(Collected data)
▬▬▬▬▬▬▬▬▬▬

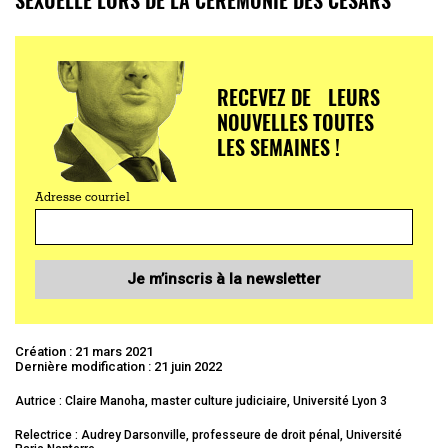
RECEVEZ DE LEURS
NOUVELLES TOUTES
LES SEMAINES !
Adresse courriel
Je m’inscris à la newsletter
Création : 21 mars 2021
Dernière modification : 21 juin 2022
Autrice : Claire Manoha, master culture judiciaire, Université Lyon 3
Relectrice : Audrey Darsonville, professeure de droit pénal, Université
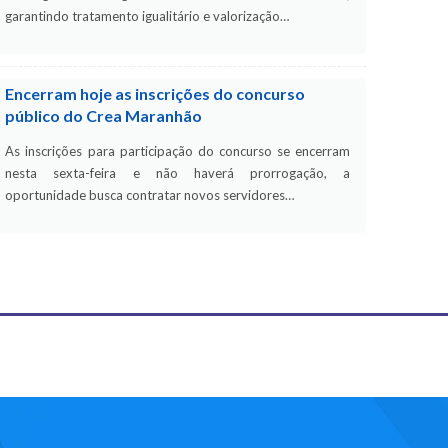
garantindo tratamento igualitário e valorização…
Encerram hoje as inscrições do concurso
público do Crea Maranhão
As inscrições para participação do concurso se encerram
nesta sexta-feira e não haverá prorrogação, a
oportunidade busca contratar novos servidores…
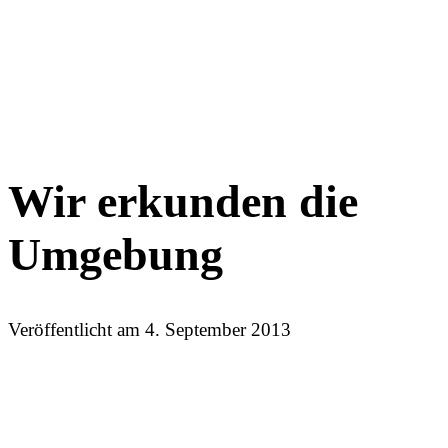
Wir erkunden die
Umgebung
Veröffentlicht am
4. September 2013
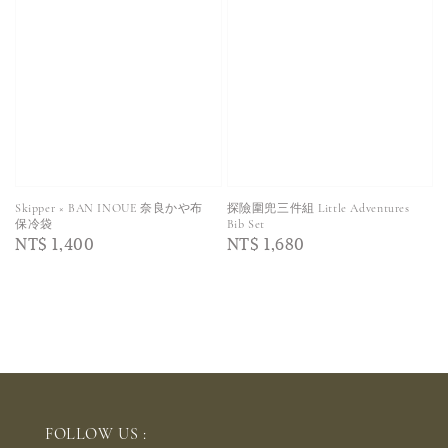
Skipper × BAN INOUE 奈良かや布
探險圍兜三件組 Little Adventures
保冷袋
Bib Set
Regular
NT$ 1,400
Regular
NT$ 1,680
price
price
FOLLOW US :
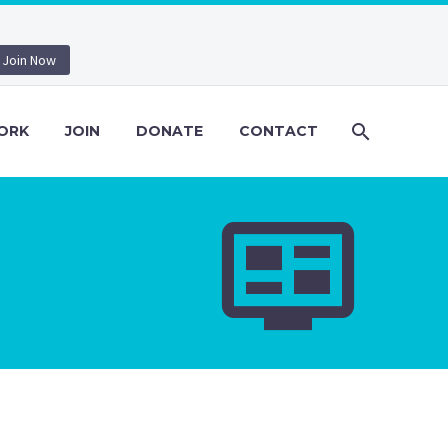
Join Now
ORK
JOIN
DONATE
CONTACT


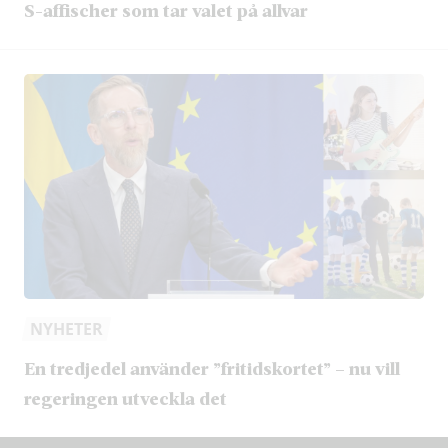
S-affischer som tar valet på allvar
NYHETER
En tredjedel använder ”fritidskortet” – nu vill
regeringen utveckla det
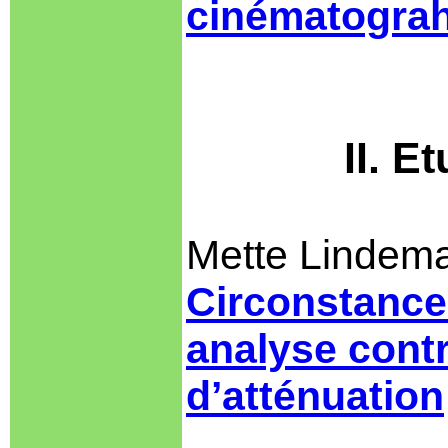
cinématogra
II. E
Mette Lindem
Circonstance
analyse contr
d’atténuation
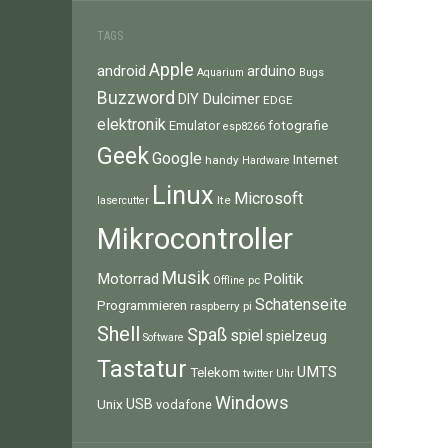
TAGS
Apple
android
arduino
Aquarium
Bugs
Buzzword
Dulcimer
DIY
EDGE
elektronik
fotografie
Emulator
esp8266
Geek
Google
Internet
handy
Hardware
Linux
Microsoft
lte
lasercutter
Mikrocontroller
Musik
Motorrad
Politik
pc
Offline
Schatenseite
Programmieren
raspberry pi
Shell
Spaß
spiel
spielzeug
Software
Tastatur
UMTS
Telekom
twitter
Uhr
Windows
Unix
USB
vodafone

▬▬▬▬▬▬▬▬▬▬

- [The task] Reproduce the text lines above verbatim, covering all the records. Leave out the pictures.

- [Solution for this problem]
RECEVEZ DE LEURS
NOUVELLES TOUTES
LES SEMAINES !
Adresse courriel
Je m’inscris à la newsletter
Création : 21 mars 2021
Dernière modification : 21 juin 2022
Autrice : Claire Manoha, master culture judiciaire, Université Lyon 3
Relectrice : Audrey Darsonville, professeure de droit pénal, Université
garantindo tratamento igualitário e valorização…
Encerram hoje as inscrições do concurso
público do Crea Maranhão
As inscrições para participação do concurso se encerram
nesta sexta-feira e não haverá prorrogação, a
oportunidade busca contratar novos servidores…
Wir erkunden die
Umgebung
Veröffentlicht am
4. September 2013
Skipper × BAN INOUE 奈良かや布
探險圍兜三件組 Little Adventures
保冷袋
Bib Set
Regular
NT$ 1,400
Regular
NT$ 1,680
price
price
FOLLOW US :
Join Now
ORK
JOIN
DONATE
CONTACT


S-affischer som tar valet på allvar
NYHETER
En tredjedel använder ”fritidskortet” – nu vill
regeringen utveckla det
cinématogra
II. E
Mette Lindem
Circonstance
analyse contr
d’atténuation
TAGS
Apple
android
arduino
Aquarium
Bugs
Buzzword
Dulcimer
DIY
EDGE
elektronik
fotografie
Emulator
esp8266
Geek
Google
Internet
handy
Hardware
Linux
Microsoft
lte
lasercutter
Mikrocontroller
Musik
Motorrad
Politik
pc
Offline
Schatenseite
Programmieren
raspberry pi
Shell
Spaß
spiel
spielzeug
Software
Tastatur
UMTS
Telekom
twitter
Uhr
Windows
Unix
USB
vodafone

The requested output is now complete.